Gee, Officer Krupke – Spielberg and the Jets make “Gee, Officer Krupke” their own through a new setting, vocal direction and choreography, while they explore the meaning of Stephen Sondheim’s lyrics. Get to know Iris Menas (Anybodys) and the significance of their role.
Cool – During the first week of production, Spielberg and the cast nervously jump into filming on the elaborate and challenging set of the musical number “Cool.”
From Quintet to The Rumble – Spielberg and his team navigate the intertwining scenes of “The Quintet” and “The Rumble.” Once there, they take a scene that is traditionally stylishly choreographed, and instead bring a more visceral authenticity to the fight between the two gangs.
I Feel Pretty – Screenwriter Tony Kushner sheds new light on “I Feel Pretty.” We see how, in Spielberg’s film, the beloved song by lyricist Stephen Sondheim is given new vision, as it is set and performed within Gimbel’s department store.

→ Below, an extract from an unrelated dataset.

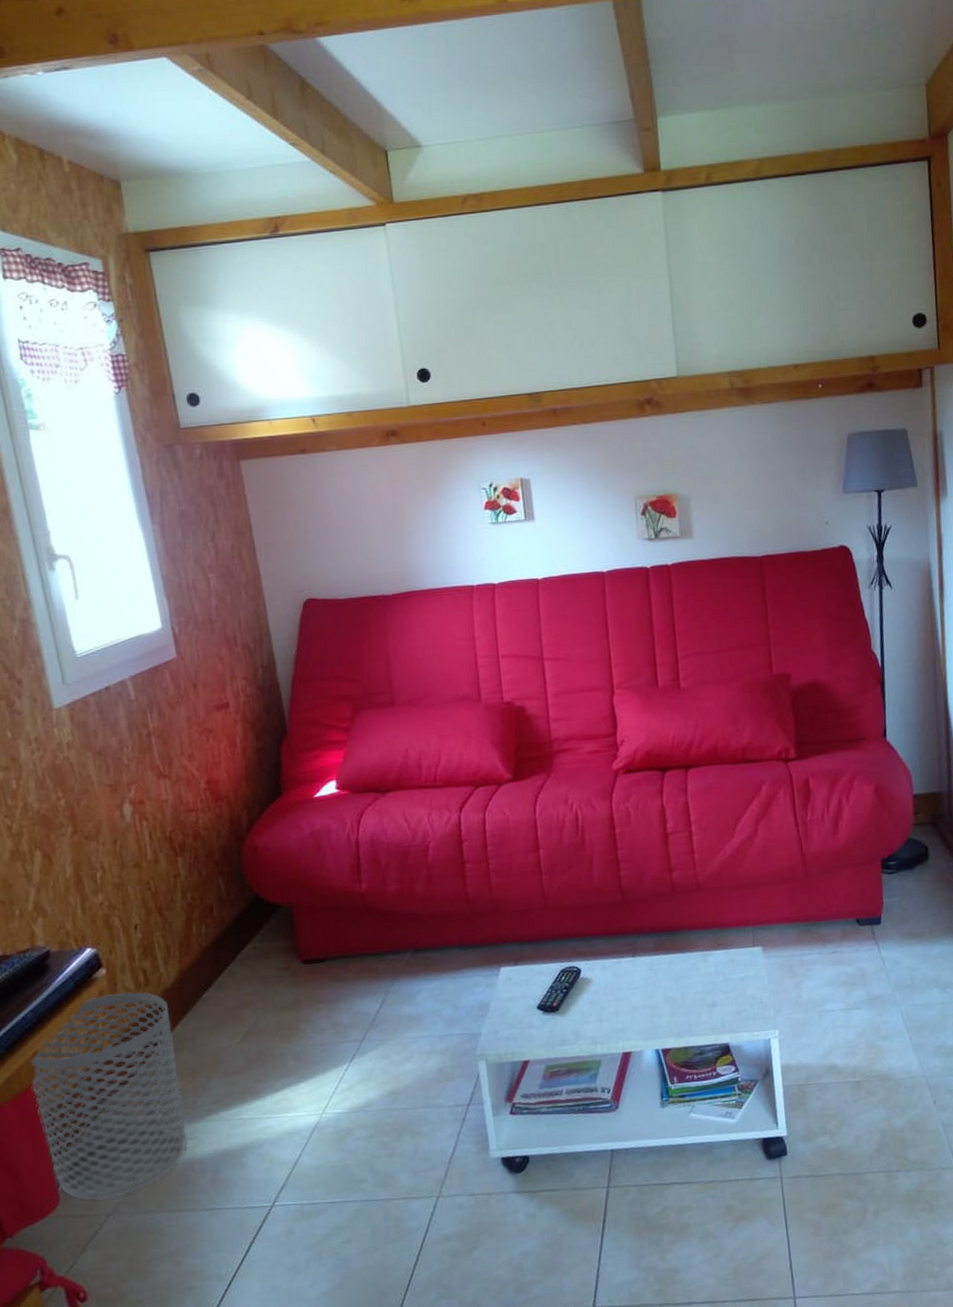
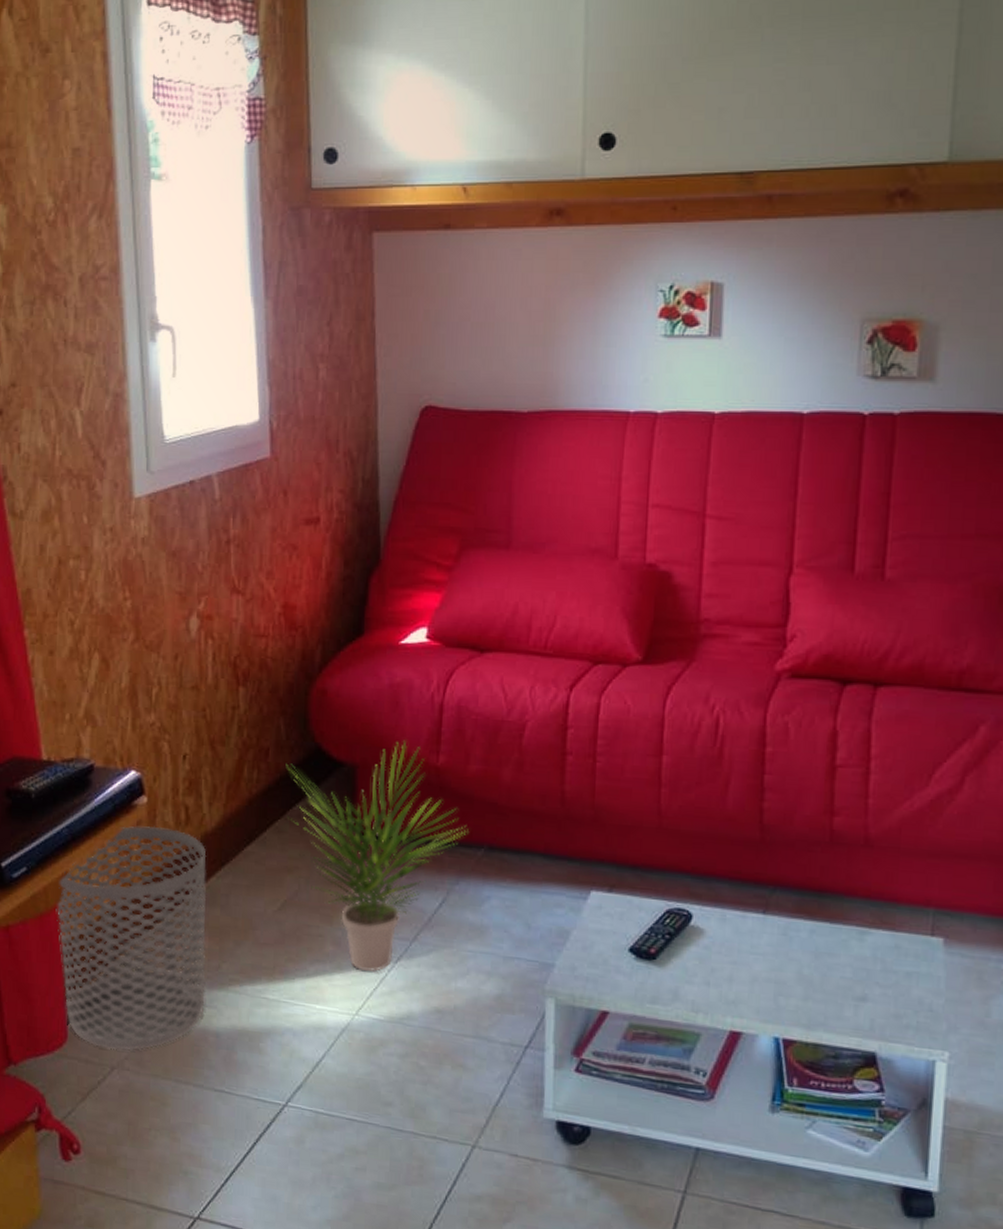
potted plant: none [229,876,395,1075] -> present [285,740,469,972]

Somewhere – Hollywood Legend Rita Moreno, who won acclaim for playing Anita in the 1961 film, returns as Valentina, a shopkeeper’s widow, as well as an executive producer. She brings extraordinary experience and emotion to the film and sings the song “Somewhere.”
Finale – In a moving testament to the talented cast and crew of WEST SIDE STORY, Spielberg reluctantly wraps “one of the best filmmaking experiences” of his career.
Tribute – The late Stephen Sondheim reflects on his career and experience making WEST SIDE STORY in this dedication to the esteemed lyricist.
Go directly to your favorite musical numbers from WEST SIDE STORY.
The Dance At The Gym
Balcony Scene (Tonight)
Gee, Officer Krupke
One Hand, One Heart
I Feel Pretty
A Boy Like That/I Have A Love
“West Side Story” is available on Blu-ray, 4K, and Digital today.